Narcotics Demand Draws New Replacements Quickly

WASHINGTON - California's landmark "three strikes and you're out" law
contributed to the state's sharp decrease in property crimes and violent
crimes but has done nothing to reduce drug offenses, according to a new
report to be released next month.

The study by a consortium of the Claremont colleges was led by a
self-described skeptic of the get-tough sentencing law and is the first to
closely examine its impact on drug crimes.

Experts said the law, now under review by the U.S. Supreme Court, has not
reduced drug sales and possession because the demand for narcotics is so
high that new traffickers simply replace those who are imprisoned.

"Apparently, when one drug offender is jailed, there is another, and
perhaps more than just one other, ready to take his or her place," said
William Crano, who led the study for the Claremont Graduate University.
"Even imprisoning the most high-rate drug offenders for long periods of
time does not appear to have affected the commission of such crimes."

Ryan King, a research assistant for The Sentencing Project, a prisoners'
advocacy group, said he had not seen the study, but that other information
raises the question of the three-strikes law's effectiveness.

"There is no question that three strikes has had some effect on crime
simply by having people in prison for extended periods of time," King said.
"But New York, Massachusetts and Washington, D.C., have all experienced
significant drops in crime without the use of a three-strikes law. That
calls into question the degree to which three strikes" has worked.

The Claremont researchers found that from 1994 to 1998, California saw a 45
percent drop in the number of crimes committed to make money - burglary and
grand theft, for example. They said the three-strikes law convinced some
people that their crime wouldn't be worth the potential punishment.

The number of violent crimes dropped by 36 percent in the same time - not
because the law was dissuading people from committing such crimes,
researchers said, but because criminals were staying behind bars instead of
being paroled.

Crano, who has long been skeptical of three-strikes laws, said the findings
surprised him.

"When I started this study, I was hoping it would show that the law didn't
do much," he said. "In light of the data, there are certain places where
the law works pretty well and certain places where it doesn't seem to make
much of a difference."

The prospect of going to prison for 25 years to life, for instance, has
neither reduced drug crimes nor prevented new drug offenders from replacing
those behind bars. The study found that convictions for possession,
manufacture and sales of illegal drugs declined by only 4 percent.

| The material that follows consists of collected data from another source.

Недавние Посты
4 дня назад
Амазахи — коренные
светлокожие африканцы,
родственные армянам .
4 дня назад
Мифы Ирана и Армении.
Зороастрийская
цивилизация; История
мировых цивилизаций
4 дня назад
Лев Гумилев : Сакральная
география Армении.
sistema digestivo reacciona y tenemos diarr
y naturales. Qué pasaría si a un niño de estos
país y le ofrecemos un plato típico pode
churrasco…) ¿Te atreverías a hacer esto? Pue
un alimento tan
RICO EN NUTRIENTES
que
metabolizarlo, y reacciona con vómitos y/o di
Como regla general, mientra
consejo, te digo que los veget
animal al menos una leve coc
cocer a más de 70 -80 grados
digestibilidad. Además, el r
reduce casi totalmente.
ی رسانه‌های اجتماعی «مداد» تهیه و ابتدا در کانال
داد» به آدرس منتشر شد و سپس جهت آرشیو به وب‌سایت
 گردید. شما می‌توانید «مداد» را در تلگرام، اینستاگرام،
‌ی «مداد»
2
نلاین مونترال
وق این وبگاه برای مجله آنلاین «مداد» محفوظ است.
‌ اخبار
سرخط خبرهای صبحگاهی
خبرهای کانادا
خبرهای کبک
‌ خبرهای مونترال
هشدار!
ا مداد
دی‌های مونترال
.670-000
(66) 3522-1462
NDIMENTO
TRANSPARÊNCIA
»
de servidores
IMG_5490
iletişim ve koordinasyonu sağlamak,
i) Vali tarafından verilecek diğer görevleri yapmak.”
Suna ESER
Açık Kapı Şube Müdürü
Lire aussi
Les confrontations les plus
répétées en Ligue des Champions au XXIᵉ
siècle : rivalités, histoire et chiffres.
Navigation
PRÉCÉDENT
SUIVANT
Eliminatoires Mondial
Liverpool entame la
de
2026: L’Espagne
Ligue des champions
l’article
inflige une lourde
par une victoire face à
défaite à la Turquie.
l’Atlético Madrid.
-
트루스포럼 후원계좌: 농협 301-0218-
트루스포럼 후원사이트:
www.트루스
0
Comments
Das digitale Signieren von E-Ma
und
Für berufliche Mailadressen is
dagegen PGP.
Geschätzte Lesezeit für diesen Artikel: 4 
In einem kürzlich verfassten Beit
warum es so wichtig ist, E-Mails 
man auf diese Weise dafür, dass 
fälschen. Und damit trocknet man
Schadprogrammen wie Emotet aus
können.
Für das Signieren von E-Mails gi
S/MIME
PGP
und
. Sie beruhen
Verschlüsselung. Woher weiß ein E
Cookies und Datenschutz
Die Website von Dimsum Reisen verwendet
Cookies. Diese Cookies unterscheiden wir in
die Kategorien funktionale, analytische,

Drug abuse can be a chief catalyst for other crimes. Drug offenders often
steal to buy more drugs, attack others in turf battles over drugs and hurt
people while on drugs.

"As long as there is a lucrative market for cocaine, for crack, for
Ecstasy, the government just can't keep up with it," said Robert Pugsley, a
professor of criminal law at Los Angeles' Southwestern University School of
Law.

Crano's study was not influenced by California's Proposition 36, which
sends nonviolent drug offenders to treatment programs instead of jail. That
measure took effect in July 2001, after the period Crano studied.

The three-strikes law was passed by Sacramento lawmakers and approved by
voters in 1994, after the abduction and murder of 12-year-old Polly Klaas.
Klaas was snatched from her Petaluma home by a repeat felon who was on parole.

Under the law, crimes such as burglary, robbery, rape and murder are
counted as "strikes." An offender with one strike faces double the sentence
for a second felony conviction, while someone with two strikes faces a
25-years-to-life sentence for a third felony conviction.

The Supreme Court agreed in April to review the case of two California
thieves sentenced to life terms under the three-strikes law. One shoplifted
nine videotapes and the other stole three golf clubs. Because each had
prior felony convictions, the shoplifter was sentenced to 50 years to life
in prison and the golf-club thief to 25 years to life.

The court is to hear arguments this fall.

The Rand Corp., a California think tank that tracks three-strikes studies,
said several reputable reports concluded that the law does not affect crime
rates or deter people from crime. They include a 1999 survey by the
University of California Berkeley's Franklin Zimring and another the same
year by the Stanford Law and Policy Review. Still other studies have shown
that some states without three-strikes laws have also seen big drops in crime.